### AVAILABLE RECORDS
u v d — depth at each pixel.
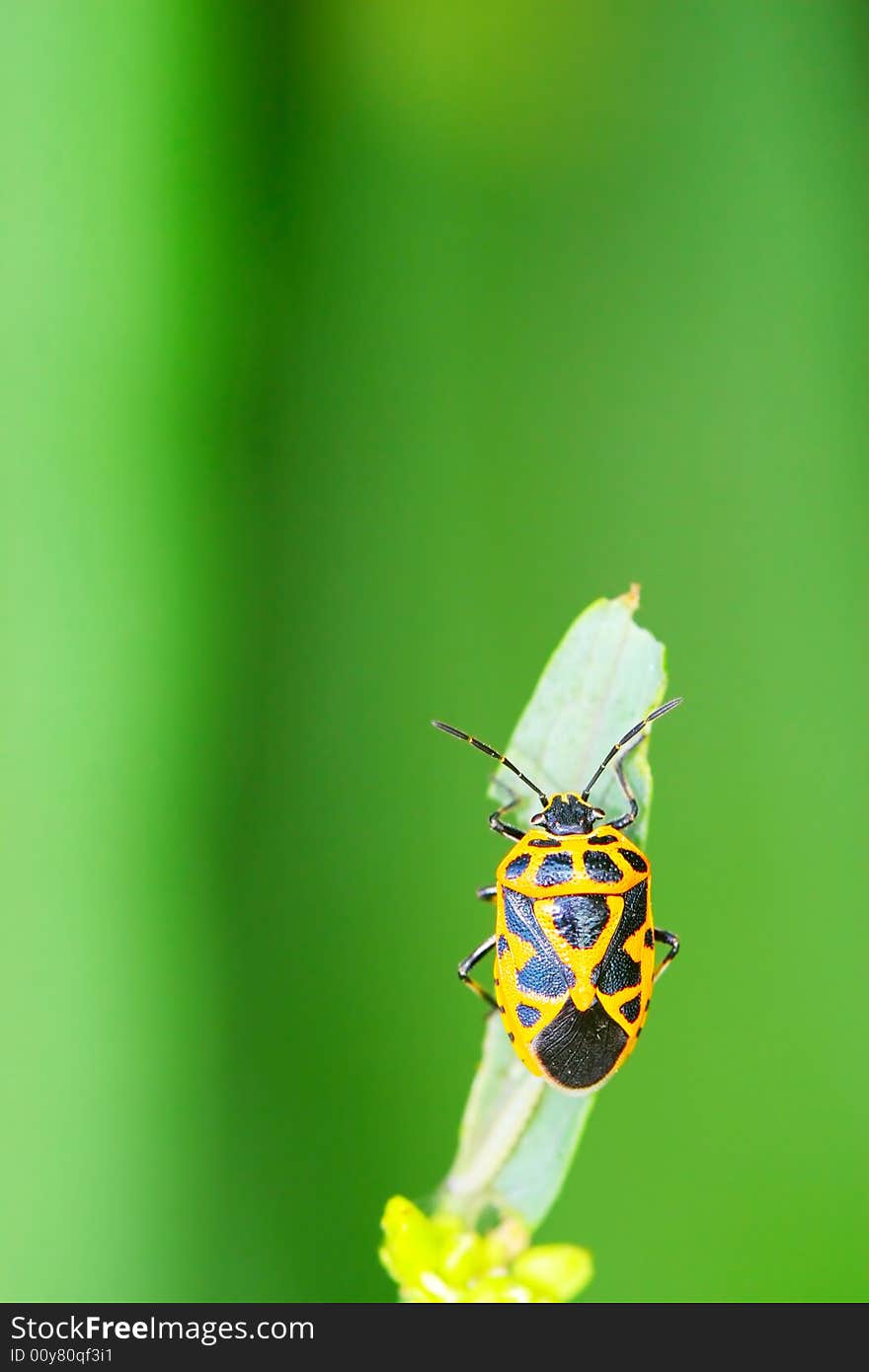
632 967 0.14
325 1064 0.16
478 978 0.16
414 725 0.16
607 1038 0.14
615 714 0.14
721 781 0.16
...
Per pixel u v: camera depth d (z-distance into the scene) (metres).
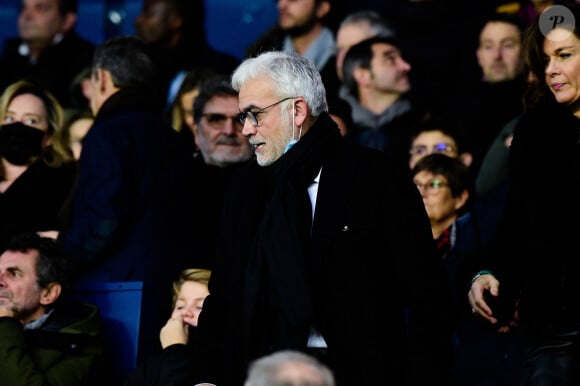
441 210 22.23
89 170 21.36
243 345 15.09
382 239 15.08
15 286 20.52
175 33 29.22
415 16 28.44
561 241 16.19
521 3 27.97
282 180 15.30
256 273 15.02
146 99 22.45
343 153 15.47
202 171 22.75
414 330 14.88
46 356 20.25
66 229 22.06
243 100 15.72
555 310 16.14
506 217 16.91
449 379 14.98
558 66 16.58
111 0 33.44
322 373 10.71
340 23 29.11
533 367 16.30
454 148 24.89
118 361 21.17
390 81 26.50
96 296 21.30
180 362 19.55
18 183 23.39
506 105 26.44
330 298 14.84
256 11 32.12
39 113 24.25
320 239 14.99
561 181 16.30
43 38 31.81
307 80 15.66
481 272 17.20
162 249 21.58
---
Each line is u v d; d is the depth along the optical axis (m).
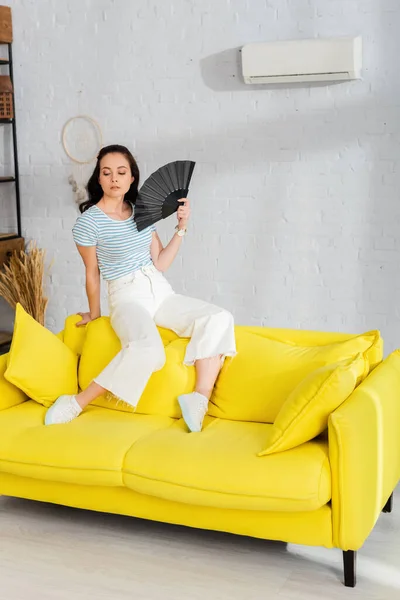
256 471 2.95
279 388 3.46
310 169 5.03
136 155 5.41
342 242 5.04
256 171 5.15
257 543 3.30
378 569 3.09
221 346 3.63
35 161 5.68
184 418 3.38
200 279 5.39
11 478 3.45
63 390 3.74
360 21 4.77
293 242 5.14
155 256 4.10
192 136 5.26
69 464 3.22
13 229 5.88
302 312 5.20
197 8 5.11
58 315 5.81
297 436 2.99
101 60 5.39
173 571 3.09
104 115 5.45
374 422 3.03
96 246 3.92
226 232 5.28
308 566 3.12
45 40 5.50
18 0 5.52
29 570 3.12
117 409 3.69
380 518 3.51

### EXERCISE AIM
Among the records above, how many lines contain the word "depth"? Answer with the number by itself.

### TASK ANSWER
3